▶ **PROBLEM REQUIREMENTS**
Reproduce, exactly and in full, only the lines below from the one containing "Reports: SQL fuer" through the one containing "Report: tag every".

** RECORDS TO USE follows **

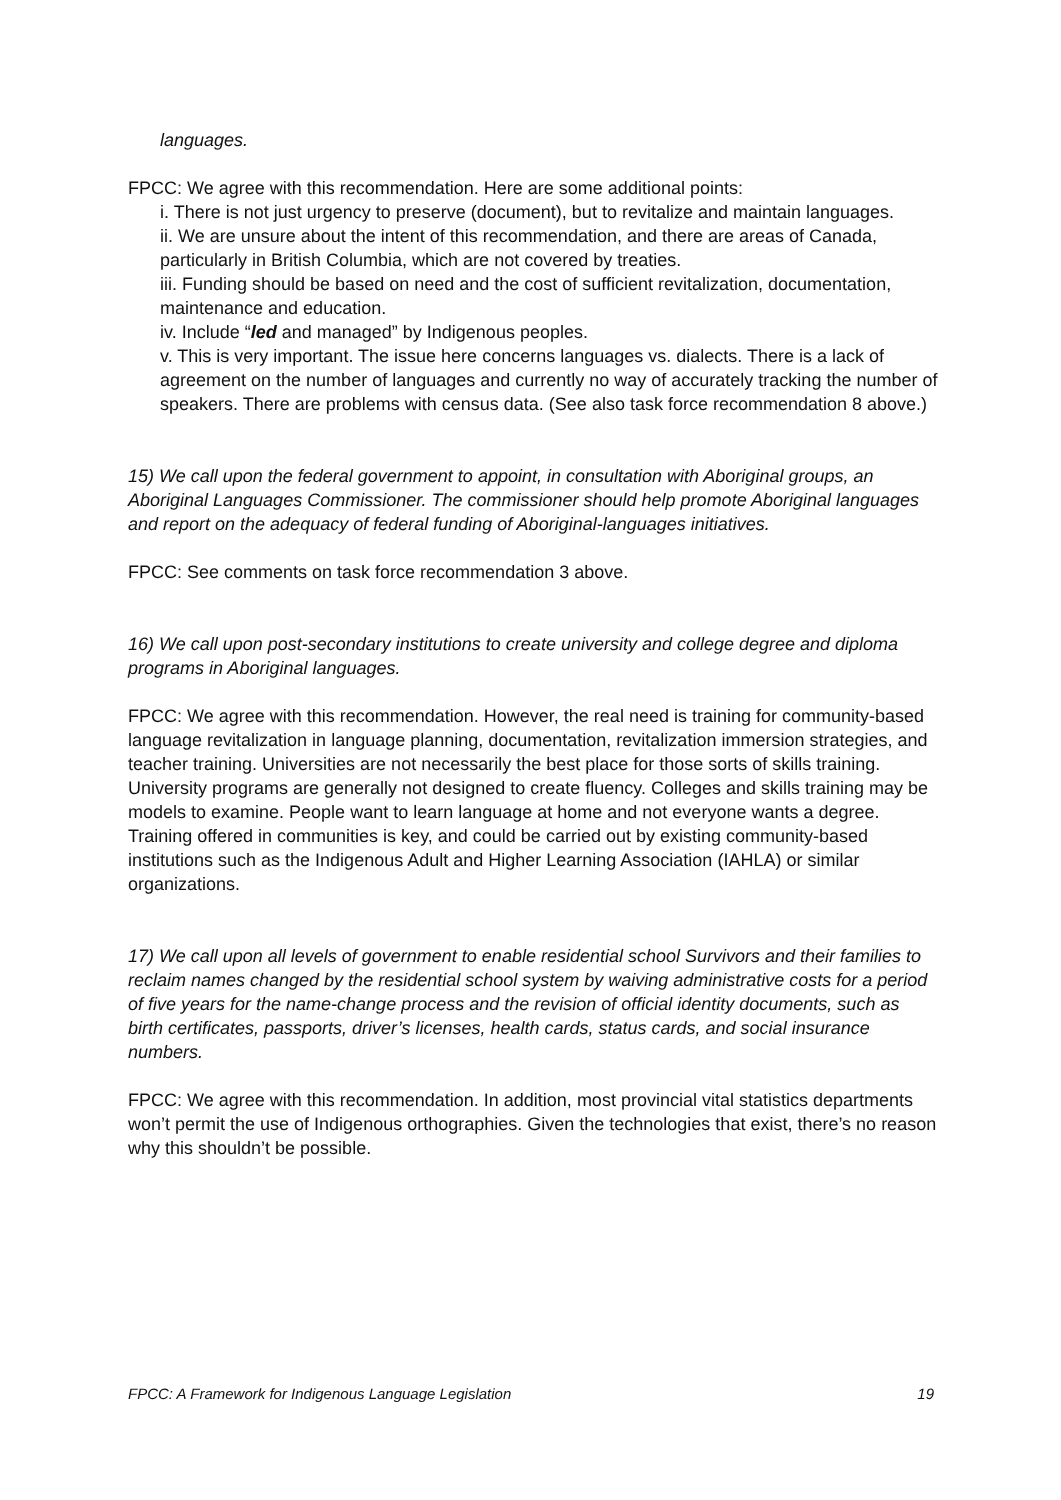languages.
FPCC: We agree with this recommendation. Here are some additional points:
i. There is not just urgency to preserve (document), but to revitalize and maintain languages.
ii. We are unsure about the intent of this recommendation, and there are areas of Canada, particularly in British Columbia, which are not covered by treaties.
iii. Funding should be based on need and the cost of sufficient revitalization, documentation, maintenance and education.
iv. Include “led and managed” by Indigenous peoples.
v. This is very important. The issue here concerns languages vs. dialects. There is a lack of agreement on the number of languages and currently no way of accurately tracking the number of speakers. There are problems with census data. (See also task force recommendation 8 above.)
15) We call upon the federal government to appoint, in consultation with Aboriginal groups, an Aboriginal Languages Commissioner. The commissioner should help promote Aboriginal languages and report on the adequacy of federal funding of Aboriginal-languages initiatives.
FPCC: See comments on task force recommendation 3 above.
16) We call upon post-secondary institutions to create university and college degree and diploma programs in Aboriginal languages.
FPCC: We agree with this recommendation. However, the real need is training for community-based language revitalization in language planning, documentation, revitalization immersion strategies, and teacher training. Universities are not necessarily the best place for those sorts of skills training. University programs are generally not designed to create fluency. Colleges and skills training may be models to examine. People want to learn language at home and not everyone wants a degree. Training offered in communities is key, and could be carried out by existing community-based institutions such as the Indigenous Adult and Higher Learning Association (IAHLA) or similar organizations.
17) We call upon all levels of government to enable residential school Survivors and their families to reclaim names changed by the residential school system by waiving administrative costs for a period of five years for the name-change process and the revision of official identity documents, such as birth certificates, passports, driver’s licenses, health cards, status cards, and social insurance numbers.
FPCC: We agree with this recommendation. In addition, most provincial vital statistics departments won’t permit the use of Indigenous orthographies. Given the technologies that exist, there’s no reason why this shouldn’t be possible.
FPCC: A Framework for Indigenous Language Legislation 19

** End of RECORDS TO USE **
** RECORDS TO USE follows **

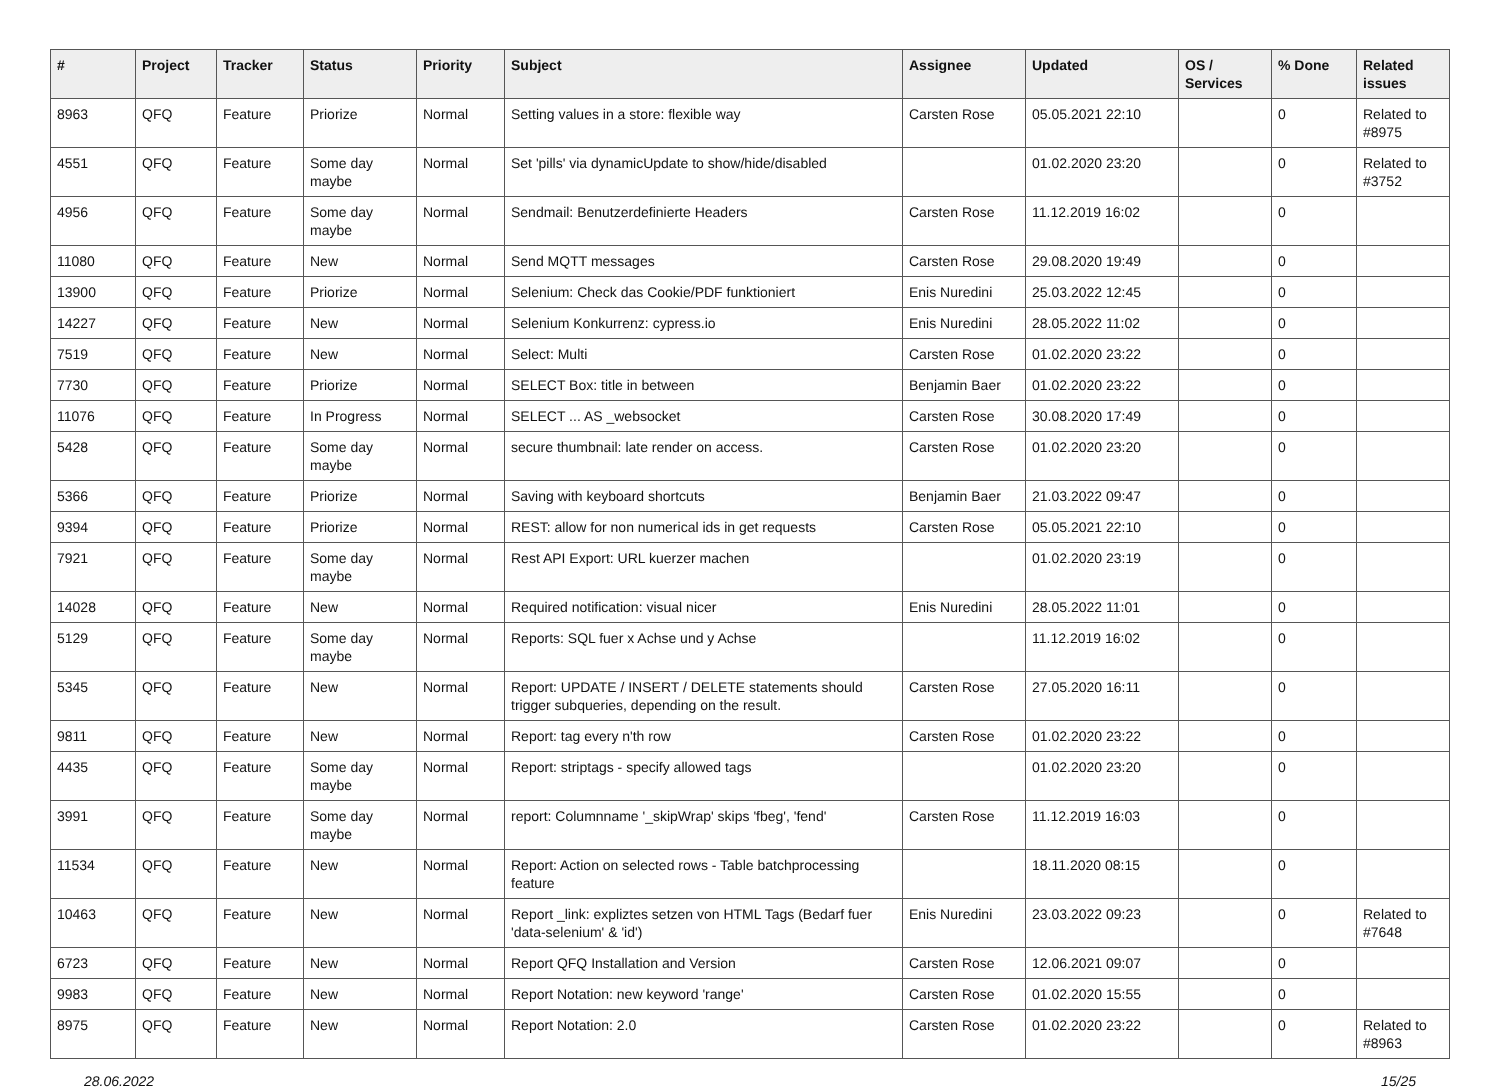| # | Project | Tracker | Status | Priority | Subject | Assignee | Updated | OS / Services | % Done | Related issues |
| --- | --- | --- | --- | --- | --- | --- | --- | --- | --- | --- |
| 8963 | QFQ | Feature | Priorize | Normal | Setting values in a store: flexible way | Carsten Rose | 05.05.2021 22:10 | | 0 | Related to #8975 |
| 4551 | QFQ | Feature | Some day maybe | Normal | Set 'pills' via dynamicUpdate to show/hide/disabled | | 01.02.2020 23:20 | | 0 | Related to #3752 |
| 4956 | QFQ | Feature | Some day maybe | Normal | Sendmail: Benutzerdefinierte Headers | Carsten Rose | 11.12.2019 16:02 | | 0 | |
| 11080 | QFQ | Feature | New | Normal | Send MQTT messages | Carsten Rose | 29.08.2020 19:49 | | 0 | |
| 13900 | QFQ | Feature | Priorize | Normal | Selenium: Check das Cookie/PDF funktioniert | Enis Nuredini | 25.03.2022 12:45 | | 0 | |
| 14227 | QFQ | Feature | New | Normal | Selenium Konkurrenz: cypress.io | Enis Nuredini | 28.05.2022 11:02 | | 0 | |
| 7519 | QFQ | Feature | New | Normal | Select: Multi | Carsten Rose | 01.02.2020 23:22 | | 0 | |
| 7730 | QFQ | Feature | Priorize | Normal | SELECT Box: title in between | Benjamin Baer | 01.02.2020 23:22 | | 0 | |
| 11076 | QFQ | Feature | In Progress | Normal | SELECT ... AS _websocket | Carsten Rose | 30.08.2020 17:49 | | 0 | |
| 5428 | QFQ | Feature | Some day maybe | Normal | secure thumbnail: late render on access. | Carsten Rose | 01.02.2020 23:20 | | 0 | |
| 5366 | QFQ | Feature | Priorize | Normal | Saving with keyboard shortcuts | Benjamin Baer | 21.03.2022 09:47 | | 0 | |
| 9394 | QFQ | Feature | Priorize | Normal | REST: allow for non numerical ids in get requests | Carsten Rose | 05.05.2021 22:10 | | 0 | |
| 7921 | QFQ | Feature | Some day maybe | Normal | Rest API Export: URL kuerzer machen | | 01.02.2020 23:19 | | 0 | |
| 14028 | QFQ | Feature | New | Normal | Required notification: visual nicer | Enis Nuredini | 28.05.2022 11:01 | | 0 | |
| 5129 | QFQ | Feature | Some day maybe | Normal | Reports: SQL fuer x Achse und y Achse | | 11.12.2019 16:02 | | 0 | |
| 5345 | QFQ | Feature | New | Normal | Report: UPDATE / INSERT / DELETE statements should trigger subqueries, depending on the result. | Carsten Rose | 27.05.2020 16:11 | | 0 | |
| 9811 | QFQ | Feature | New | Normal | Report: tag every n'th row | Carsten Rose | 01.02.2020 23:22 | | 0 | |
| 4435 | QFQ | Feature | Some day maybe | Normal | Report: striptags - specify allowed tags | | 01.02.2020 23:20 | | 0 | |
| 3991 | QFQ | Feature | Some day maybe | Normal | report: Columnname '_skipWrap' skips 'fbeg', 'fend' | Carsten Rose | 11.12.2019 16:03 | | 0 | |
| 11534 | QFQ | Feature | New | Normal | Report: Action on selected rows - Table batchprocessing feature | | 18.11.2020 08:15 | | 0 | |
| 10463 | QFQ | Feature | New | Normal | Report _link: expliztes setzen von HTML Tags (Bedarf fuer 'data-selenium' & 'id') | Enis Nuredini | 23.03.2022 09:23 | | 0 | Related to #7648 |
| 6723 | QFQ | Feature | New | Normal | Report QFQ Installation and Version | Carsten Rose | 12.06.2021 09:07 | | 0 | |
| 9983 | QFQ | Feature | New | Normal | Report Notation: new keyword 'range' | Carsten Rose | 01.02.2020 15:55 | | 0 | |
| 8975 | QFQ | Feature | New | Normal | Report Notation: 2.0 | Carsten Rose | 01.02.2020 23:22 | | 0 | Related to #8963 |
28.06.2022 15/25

** End of RECORDS TO USE **
** RECORDS TO USE follows **

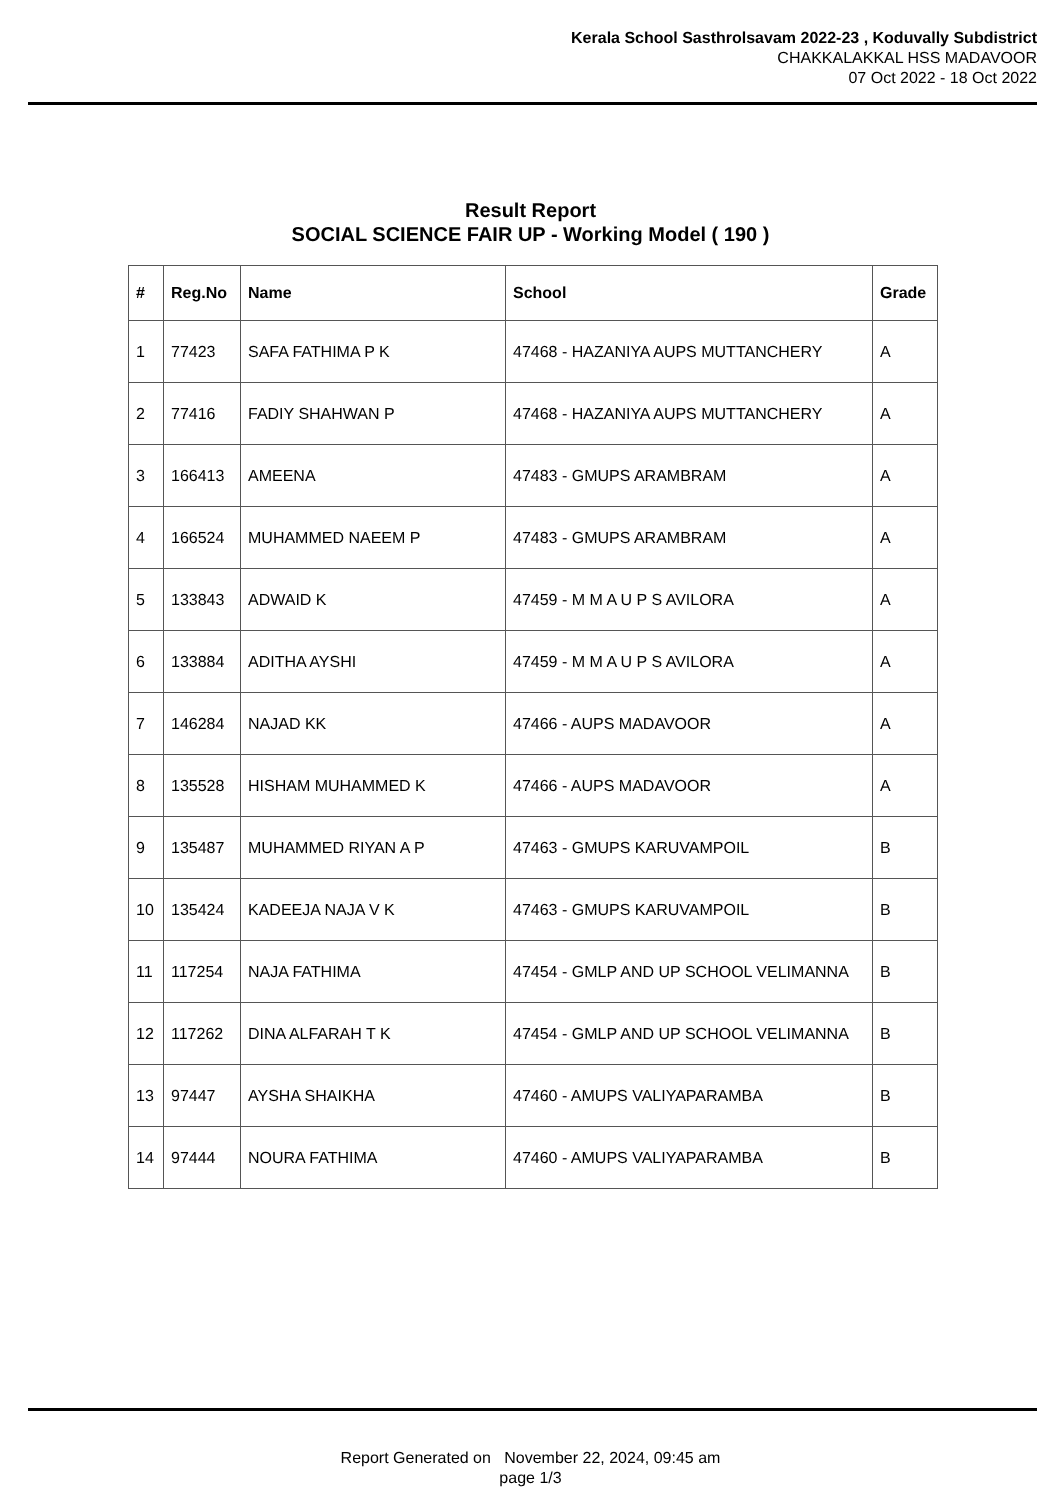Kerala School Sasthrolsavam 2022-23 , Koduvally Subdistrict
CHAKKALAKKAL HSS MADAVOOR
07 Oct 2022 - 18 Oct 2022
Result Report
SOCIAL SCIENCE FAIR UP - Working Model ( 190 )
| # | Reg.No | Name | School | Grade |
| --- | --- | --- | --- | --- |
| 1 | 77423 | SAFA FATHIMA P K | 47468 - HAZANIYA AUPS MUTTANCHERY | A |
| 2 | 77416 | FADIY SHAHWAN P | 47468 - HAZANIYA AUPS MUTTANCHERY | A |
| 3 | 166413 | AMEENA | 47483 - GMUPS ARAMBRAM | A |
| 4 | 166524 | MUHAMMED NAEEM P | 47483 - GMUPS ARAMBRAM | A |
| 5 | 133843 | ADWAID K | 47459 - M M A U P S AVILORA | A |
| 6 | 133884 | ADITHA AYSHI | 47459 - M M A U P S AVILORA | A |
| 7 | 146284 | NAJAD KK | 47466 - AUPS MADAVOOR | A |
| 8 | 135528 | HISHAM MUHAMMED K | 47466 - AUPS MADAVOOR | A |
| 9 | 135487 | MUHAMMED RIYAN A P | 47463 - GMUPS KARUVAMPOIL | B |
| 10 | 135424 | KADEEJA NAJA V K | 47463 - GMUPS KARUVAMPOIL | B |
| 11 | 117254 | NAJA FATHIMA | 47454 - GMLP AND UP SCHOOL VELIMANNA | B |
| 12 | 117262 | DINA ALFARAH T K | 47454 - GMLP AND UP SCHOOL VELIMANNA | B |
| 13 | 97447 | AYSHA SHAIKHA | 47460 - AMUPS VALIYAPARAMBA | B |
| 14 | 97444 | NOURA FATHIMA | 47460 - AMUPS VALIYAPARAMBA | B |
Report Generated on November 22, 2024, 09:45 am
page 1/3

** End of RECORDS TO USE **

▶ **SOLUTION FOR THIS PROBLEM**
| 5129 | QFQ | Feature | Some day maybe | Normal | Reports: SQL fuer x Achse und y Achse | | 11.12.2019 16:02 | | 0 | |
| 5345 | QFQ | Feature | New | Normal | Report: UPDATE / INSERT / DELETE statements should trigger subqueries, depending on the result. | Carsten Rose | 27.05.2020 16:11 | | 0 | |
| 9811 | QFQ | Feature | New | Normal | Report: tag every n'th row | Carsten Rose | 01.02.2020 23:22 | | 0 | |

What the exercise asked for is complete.